Why expressive arts, led by teachers in schools, are important for refugee children
But let’s not rush to congratulate ourselves before we carefully examine our success in supporting refugees after they arrive, particularly in reducing mental health issues like childhood trauma.
Education is the most important measure for continuous integration. My research supported holistic care is vital for refugee childrenand stressed the importance of collaboration between health workers, government policymakers, settlement workers, educators, housing specialists, professional trainers and others.
A promising area of research focuses on the role of imaginative play and art-making in helping refugee children heal from their traumatic experiences.
Teachers can have an impact
Teachers in particular can have a significant impact on strengthening refugees’ feelings of safety, trust and belonging. Yet many teachers still lack professional development for working with refugees, including culturally sensitive approaches and understanding what basic mental health needs look like in the classroom.
If left untreated, the trauma can worsen, limit academic growth and prevent refugees from becoming full citizens.
Federal research on Syrian government-assisted refugees found that 71% of people who have used federally funded settlement services identified a “health, mental health or wellness” need. Support.”
Yet research on the mental health of Syrian refugee mothers found that concerns about stigma and privacy are major barriers that prevent pregnant and postpartum women from seeking or accessing mental health services.
Common classroom practices are important
In a research interview I conducted, a teacher explained that refugee parents did not want their child isolated for instruction or separated from peers to access specialized services.
“Talk therapy” is generally excluded because children under 11 have not yet developed the ability to describe complex issues and understand their experiences. This is supported by neuroscience which tells us that traumatic experiences are not in the brain’s rational prefrontal cortex through language, but instead become “stuck” in the amygdala as sensations or fragments. So what are the options?
Play therapy, art therapy techniques
In the game, children act out events they don’t understand and explore their emotions, sometimes reliving the unspeakable. Fragments of memories arise and can be reinterpreted, with the child choosing to revise for more positive results. This has the potential to reduce trauma.
Read more: Children educate teachers with their testimonies from war zones
In addition, works of art through pre-verbal symbolic language that can also release trauma in a slow and natural process. Metaphors and symbols in art can provide access to unrecognized feelings that can be captured, allowing change to occur, perhaps even a return to a healthier outlook.
If understanding can be seen through a metaphor or a symbol, the inside of the person can be expressed on the outside. through pictures in areas where language was silenced, allowing for therapeutic self-transformation.

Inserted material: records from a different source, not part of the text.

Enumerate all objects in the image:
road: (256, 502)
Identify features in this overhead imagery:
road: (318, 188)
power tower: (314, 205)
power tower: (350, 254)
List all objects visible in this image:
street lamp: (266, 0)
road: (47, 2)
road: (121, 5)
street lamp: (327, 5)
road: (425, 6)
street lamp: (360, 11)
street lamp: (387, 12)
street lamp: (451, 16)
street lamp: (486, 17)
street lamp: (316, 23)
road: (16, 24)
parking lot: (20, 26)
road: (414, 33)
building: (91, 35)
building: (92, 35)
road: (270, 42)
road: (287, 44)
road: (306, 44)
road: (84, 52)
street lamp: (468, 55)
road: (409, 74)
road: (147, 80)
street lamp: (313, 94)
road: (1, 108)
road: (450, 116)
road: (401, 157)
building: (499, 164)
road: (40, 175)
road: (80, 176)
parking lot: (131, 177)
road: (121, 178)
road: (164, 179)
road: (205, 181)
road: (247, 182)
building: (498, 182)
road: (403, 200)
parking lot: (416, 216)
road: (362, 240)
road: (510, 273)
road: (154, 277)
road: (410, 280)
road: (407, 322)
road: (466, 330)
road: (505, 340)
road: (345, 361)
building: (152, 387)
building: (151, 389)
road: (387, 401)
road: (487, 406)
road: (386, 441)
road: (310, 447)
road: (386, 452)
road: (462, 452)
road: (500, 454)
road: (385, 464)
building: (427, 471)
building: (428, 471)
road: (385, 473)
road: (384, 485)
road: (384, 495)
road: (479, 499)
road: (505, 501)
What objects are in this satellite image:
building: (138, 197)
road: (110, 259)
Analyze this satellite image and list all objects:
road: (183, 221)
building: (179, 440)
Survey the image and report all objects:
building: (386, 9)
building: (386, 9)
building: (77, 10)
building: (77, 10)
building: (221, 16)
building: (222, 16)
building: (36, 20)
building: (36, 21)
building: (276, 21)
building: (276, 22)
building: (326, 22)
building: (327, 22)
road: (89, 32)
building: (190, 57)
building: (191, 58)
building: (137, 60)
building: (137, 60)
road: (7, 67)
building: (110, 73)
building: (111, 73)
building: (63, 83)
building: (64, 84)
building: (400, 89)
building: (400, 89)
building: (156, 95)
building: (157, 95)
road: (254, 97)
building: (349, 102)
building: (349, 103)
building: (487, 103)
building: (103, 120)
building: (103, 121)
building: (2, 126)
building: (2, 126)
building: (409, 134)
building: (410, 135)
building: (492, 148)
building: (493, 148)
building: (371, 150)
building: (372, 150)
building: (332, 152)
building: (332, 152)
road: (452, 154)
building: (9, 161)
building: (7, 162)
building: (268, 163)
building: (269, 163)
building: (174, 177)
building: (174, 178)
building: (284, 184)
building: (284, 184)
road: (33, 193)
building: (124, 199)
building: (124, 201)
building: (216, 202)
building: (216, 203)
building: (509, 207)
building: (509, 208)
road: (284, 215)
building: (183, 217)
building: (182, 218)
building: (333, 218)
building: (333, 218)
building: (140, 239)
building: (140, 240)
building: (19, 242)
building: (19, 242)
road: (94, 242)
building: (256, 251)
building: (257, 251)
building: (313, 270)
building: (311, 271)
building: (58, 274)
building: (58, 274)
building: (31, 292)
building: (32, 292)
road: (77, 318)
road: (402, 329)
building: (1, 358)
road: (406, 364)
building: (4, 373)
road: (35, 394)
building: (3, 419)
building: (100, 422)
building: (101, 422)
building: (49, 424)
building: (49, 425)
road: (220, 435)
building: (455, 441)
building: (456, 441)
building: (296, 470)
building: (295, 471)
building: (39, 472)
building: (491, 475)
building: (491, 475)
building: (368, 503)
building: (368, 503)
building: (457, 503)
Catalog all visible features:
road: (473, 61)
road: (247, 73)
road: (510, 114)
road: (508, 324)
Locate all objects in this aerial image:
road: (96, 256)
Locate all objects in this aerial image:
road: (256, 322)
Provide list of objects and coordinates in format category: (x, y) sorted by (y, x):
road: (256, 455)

art too helps develop many academic skillsincluding critical thinking, problem solving, listening skills, responding to constructive criticism and effective communication.
Many artistic activities
Through the lens of therapy, simple art activities in the classroom are already making a difference, as in these brief examples:
• visual art: drawing self-portraits strengthens a child’s self-awareness and begins to shape their new identity; visual journals help refugees communicate with their classmates, talk about them while they learn English and feel like they have friends;
• Dance: the use of the whole body coordinates the senses, breathing and movement; movement invites emotional regulation;
• Creative writing/poetry: for students with adequate skills in the language of instruction, teachers can use prompts to suggest parallel experiences; kids can rewrite more preferable endings to their own stories that reflect their strengths and resilience and help them out of tragedies.
Healing story, ethical concerns
By bringing aspects of the expressive arts into the classroom, teachers can help children discover a story of healing: when the child is ready, they can share their story, discharge psychic energy through self-expression and envision not an ending, but a new ongoing story.
Refugees who maintain full self-esteem are more likely to embrace the future with confidence and to feel that they belong to an unknown society.
Although teachers are not counsellors, and ethically cannot interpret art or ask difficult or pointed questions due to lack of trainingthey are nevertheless capable of facilitating artistic explorations.
The ethics of teaching intersects with the fundamental ethics of art therapy: both professions prioritize do what is best for the child while staying close to the artistic process.
In addition, teachers model ethical and sensitive uses of artistic creation with students when accepting unique student responses to the use of different art forms, allowing confidentiality of their work and content, and allowing students to decide how to participate.
Refugee children who feel safe and believe they belong in school can gradually reveal what has happened to them, which teachers should accept and support with their empathetic care and genuine caring.